What do they have on us?
Do you really want to know?
Honestly, I’m not sure what’s crazier, the fact that all this data is just out there. That we’re all just so numb to it, that the standard in tech is complete nonchalance when it comes to privacy and security. Or that we own our data, yet we have no fuckin idea what it is. Let alone where it is, who has access, what its used for, and a million other questions.
Can you even name one other thing you own, but you don’t know what it is, what’s it worth, no say in how it’s used, or who can use it. No, that'd be absolutely insane. I’m trying to come up with an analogy, but it's so crazy, nothing even makes sense. I mean, a company can literally collect all of your most private intimate moments, not tell you (they’ll just bury it in a bunch of legal garbage with permissions and opt-outs that make 0 sense) and then sell all that data to someone else for a shit ton of money, and still, you don't know! The closest example I can think of would be if you owned your house, like mortgage paid off and everything. Then just randomly, the state you’re living in was like nah, we gonna trade you to another state, but not tell you until you’re robbed. The original state is like oh ya, not our problem. You actually now belong to this other state, where your insurance doesn’t apply, and they don’t have police.
Like seriously, what the fuck. If it's our data, which it is. Aren’t we entitled to have a say over it? I feel like we’re not asking for a lot here…
Those particularly deep in the topic might point to GDPR (Europe) or CCPA (California) as laws requiring companies to make available to us users, our data. The problem with this, and there are oh so many (I’ll try to write a blog going much deeper.), is that a giant collection of files containing raw data does me NO GOOD. Like WTF, am I going to do with 300 JSON files? That’s like mailing you all the parts to your car and being like done! Just comb thru it all to figure out if your car’s got solid brakes.
Look, it’s an extremely complicated problem with little to no motivation for those who can actually do something about it. Ya, no, not the government 🙄. We’re talking about the kind of problem that makes your head spin just from thinking about it. Like, what is actually user data? For example, your local convenience store could keep a tally of all users that come into their store every day to make sure they have the right inventory. Is it your data that you were there on a given date? Or is it the store's data for paying an employee to write it all down? Or is it both? What happens if a chain buys that convenience store and that chain sells the data to a marketing agency which works with dozens of brands to target market to you?
I downloaded my FB data when I left the platform months ago. I was never really a big user and hadn’t been active since maybe 2011? The point being it was 300MB @ 2.7B users, that’s oh just 810 MILLION GIGABYTES, aka 810 petabytes of user data.
You’ll hear people in tech say things like you can’t put the toothpaste back in the tube. Or the internet was never built for this. What they really mean is the internet was built specifically to SHARE data. You can’t just go back and add things like privacy and control. You either have to start over or work with what you’ve got, and man, that’s hard. I find people often think either, damn software is magic, or it’s easy, you get paid a bunch of money to just type into a computer. Worse case, you can always change it tomorrow. When in reality, it’s expensive, grueling work from hundreds or even thousands of engineers to turn even simple data into the magical experiences we expect.

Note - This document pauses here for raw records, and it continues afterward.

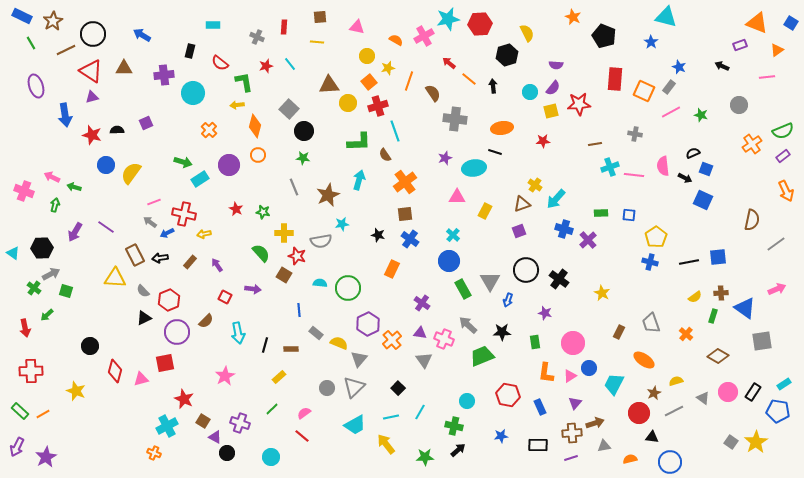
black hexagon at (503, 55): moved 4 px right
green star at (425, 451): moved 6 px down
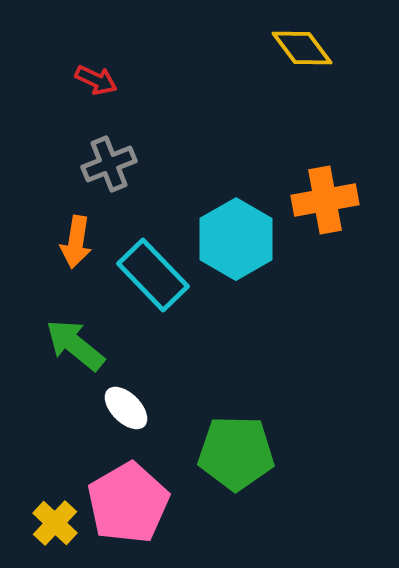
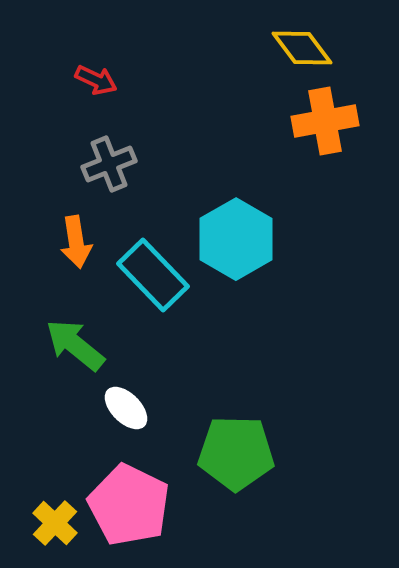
orange cross: moved 79 px up
orange arrow: rotated 18 degrees counterclockwise
pink pentagon: moved 1 px right, 2 px down; rotated 16 degrees counterclockwise
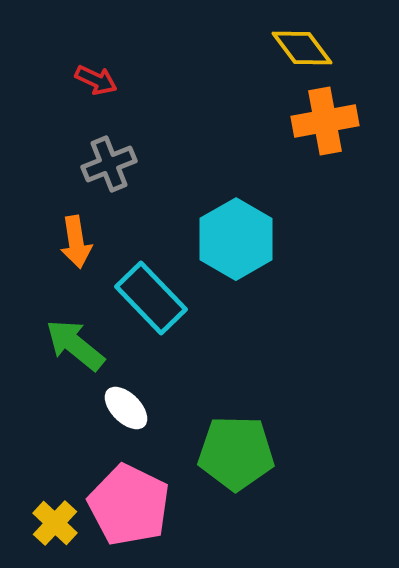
cyan rectangle: moved 2 px left, 23 px down
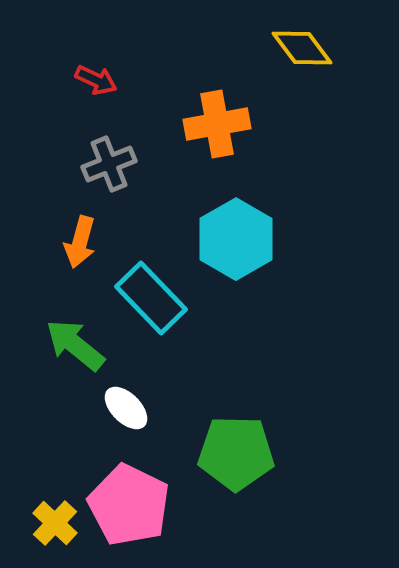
orange cross: moved 108 px left, 3 px down
orange arrow: moved 4 px right; rotated 24 degrees clockwise
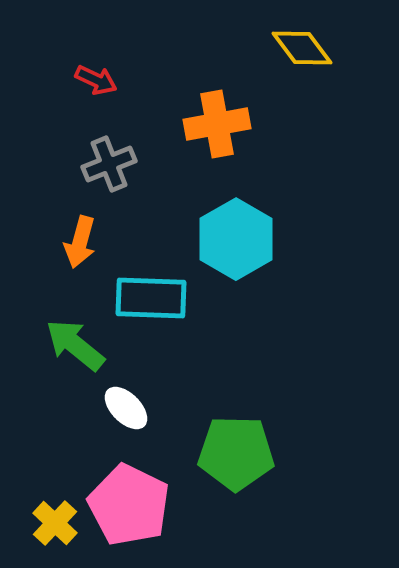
cyan rectangle: rotated 44 degrees counterclockwise
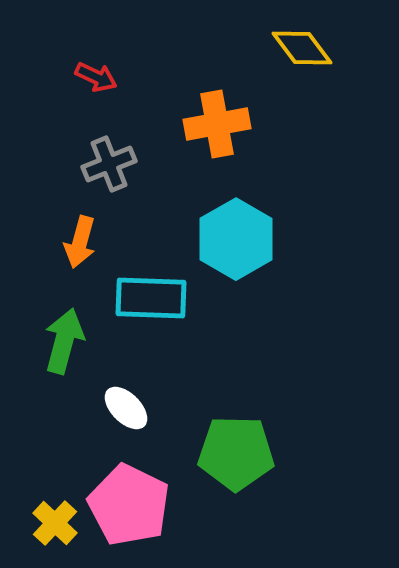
red arrow: moved 3 px up
green arrow: moved 11 px left, 4 px up; rotated 66 degrees clockwise
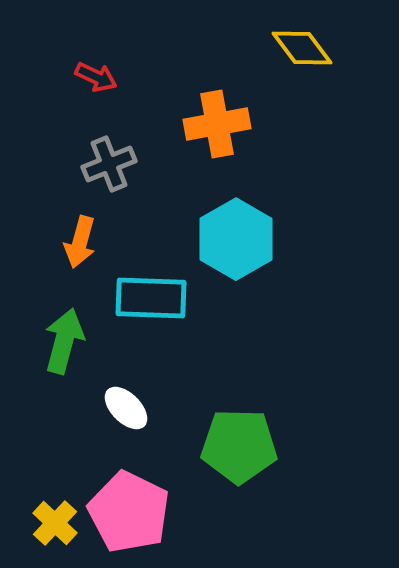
green pentagon: moved 3 px right, 7 px up
pink pentagon: moved 7 px down
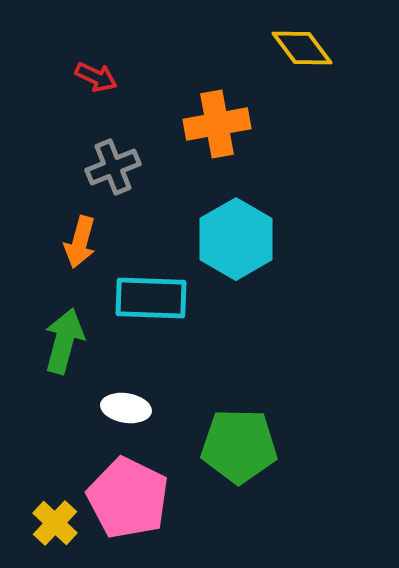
gray cross: moved 4 px right, 3 px down
white ellipse: rotated 36 degrees counterclockwise
pink pentagon: moved 1 px left, 14 px up
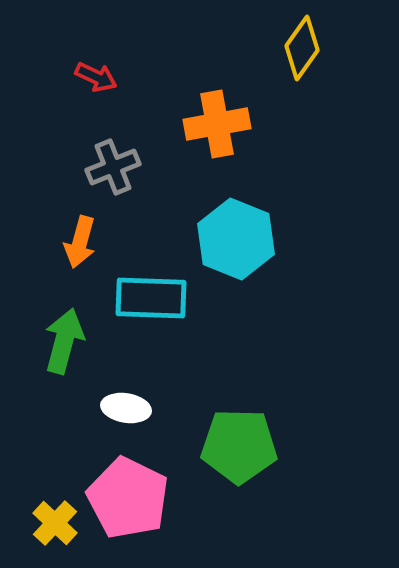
yellow diamond: rotated 72 degrees clockwise
cyan hexagon: rotated 8 degrees counterclockwise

After all that time, money, and pain, you think companies want to solve data privacy? They would just be making things harder for themselves, removing revenue streams, putting up walls where there are no rules today. What for when we keep yelling at each on FB regardless of how frequently our privacy is violated. It’s a highly technical issue rooted in human emotion. Big tech won’t fix it, the government cant, us users must.